Every hour, the Statistics container runs facet queries in the Datastore to find out how many times heuristics/signatures were used and saves those stats to the respective signatures/heuristics in the Datastore.

Plumber ¶

The Plumber process cleans up tasks from the service queues when a service is disabled/deleted. When a service is turned off by the Scaler or deleted by the user, the service task queue needs to be emptied. The status of all the services will be periodically checked and any service that is found to be disabled or deleted for which a service queue exists, the Dispatcher will be informed that the task(s) had an error.

Updating the system¶

To keep the system up to date, two critical components come into play:

Updater: to update the different containers in the system
Service updater: to update the different signature sets of a given service

Updater ¶

The Updater checks external container registries (Azure Container Registry, Docker Hub, Harbor, ... ) for a new container image for a service based on the container tag. When new image versions are found, it launches the new ephemeral container to register the service. It then notifies the Scaler via Redis volatile that a new service version is available. The Scaler instructs Kubernetes / Docker to replace all service instances with the new service version by re-creating the service containers.

The Updater also advertises if there are new services available that you can install.

Service Updater ¶

Each service that updates the signatures or safelist has its own updater. Only one updater is launched for all associated services. The Service Updater fetches updates from external links defined in its configuration (git, HTTP, ...). It then saves the updated signature/safelist to the database via the internal UI container. The internal UI container is an API server dedicated to processing requests for core components. This container's API isn't accessible outside of the system, unlike the UI container that the Frontend uses.

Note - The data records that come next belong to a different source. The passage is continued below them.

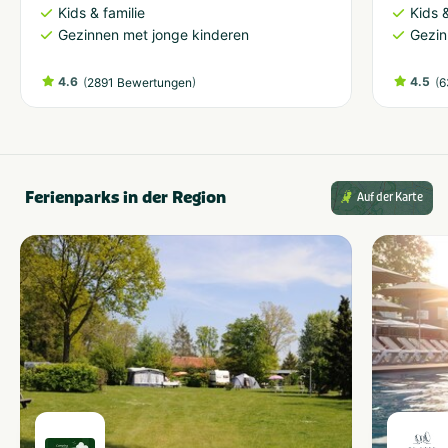
Kids & familie
Kids &
Gezinnen met jonge kinderen
Gezin
4.6
(
)
4.5
(
2891 Bewertungen
6
Ferienparks in der Region
Auf der Karte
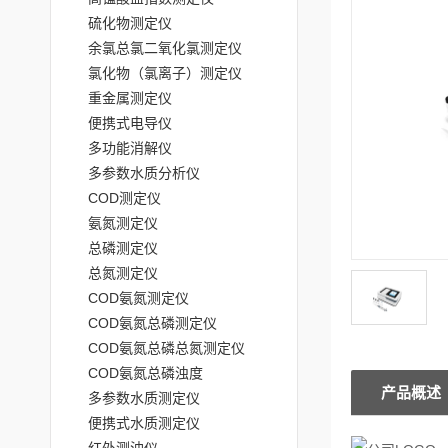
硫化物测定仪
余氯总氯二氧化氯测定仪
氯化物（氯离子）测定仪
重金属测定仪
便携式电导仪
多功能消解仪
多参数水质分析仪
COD测定仪
氨氮测定仪
总磷测定仪
总氮测定仪
COD氨氮测定仪
COD氨氮总磷测定仪
COD氨氮总磷总氮测定仪
COD氨氮总磷浊度
产品概述
多参数水质测定仪
便携式水质测定仪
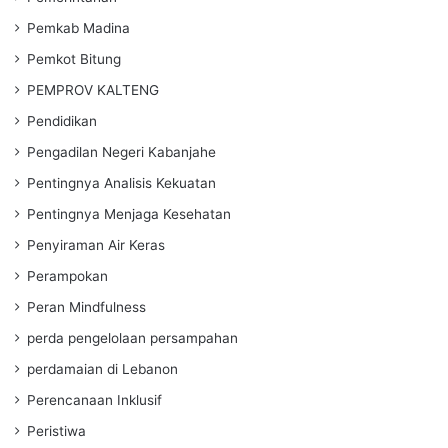
Pemkab Madina
Pemkot Bitung
PEMPROV KALTENG
Pendidikan
Pengadilan Negeri Kabanjahe
Pentingnya Analisis Kekuatan
Pentingnya Menjaga Kesehatan
Penyiraman Air Keras
Perampokan
Peran Mindfulness
perda pengelolaan persampahan
perdamaian di Lebanon
Perencanaan Inklusif
Peristiwa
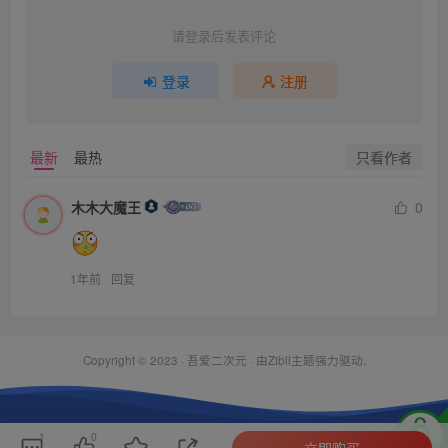
请登录后发表评论
登录
注册
只看作者
最新
最热
木木大魔王
0
1年前
回复
Copyright © 2023 ·
吾爱二次元
· 由Zibll主题强力驱动.
1
0
立即购买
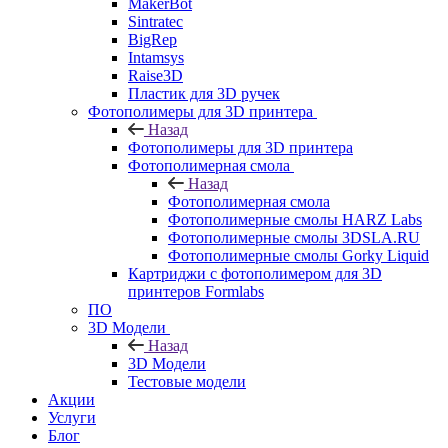
MakerBot
Sintratec
BigRep
Intamsys
Raise3D
Пластик для 3D ручек
Фотополимеры для 3D принтера
Назад
Фотополимеры для 3D принтера
Фотополимерная смола
Назад
Фотополимерная смола
Фотополимерные смолы HARZ Labs
Фотополимерные смолы 3DSLA.RU
Фотополимерные смолы Gorky Liquid
Картриджи с фотополимером для 3D
принтеров Formlabs
ПО
3D Модели
Назад
3D Модели
Тестовые модели
Акции
Услуги
Блог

When the services launch, they pull their signature set from the service updater which in turn asks the internal UI for the signatures committed to the database.

Keeping files forever (Malware Archive)¶

Malware Archive is a new feature for Assemblyline that allows users to preserve important documents forever. To accomplish this, archived filestore and datastore indices have been defined where the stored documents do not have an expiry date and will not be deleted by the expiry process. The new core component - "the Archiver" - was added to move the file and the analysis over to the Malware Archive.

Archiver ¶

The Archiver process is the core component that archives the files and documents. When a user or a system requests a submission to be archived, a message is created in the Redis (volatile) message broker. The Archiver listens to those messages and is tasked with copying the file to the archived filestore and the related submissions in the datastore to their archive indices.

Work online, continue offline¶

An Assemblyline instance can continue the work that another Assemblyline instance has started. This allows you to start a scan on an instance of Assemblyline that is online (connected to the internet) and gather as much information possible on a file using these internet sources. Then ship the full analysis bundle to another instance of Assemblyline that is on an offline network (NOT connected to the internet) and continue the analysis with extra service that you may not want to deploy on your online version.

Replay Creator ¶

The Replay Creator component creates analysis bundles based on specific criteria and saves those bundles in a directory so they can be grabbed by any process that you must transfer files over from online to offline networks.

Replay Loader ¶

The Replay Loader component loads bundle files from a directory and tells Dispatcher to continue the scan of the associated files with services that have a different version / configuration between online and offline or with services that were simply not on the server from which the bundle was created.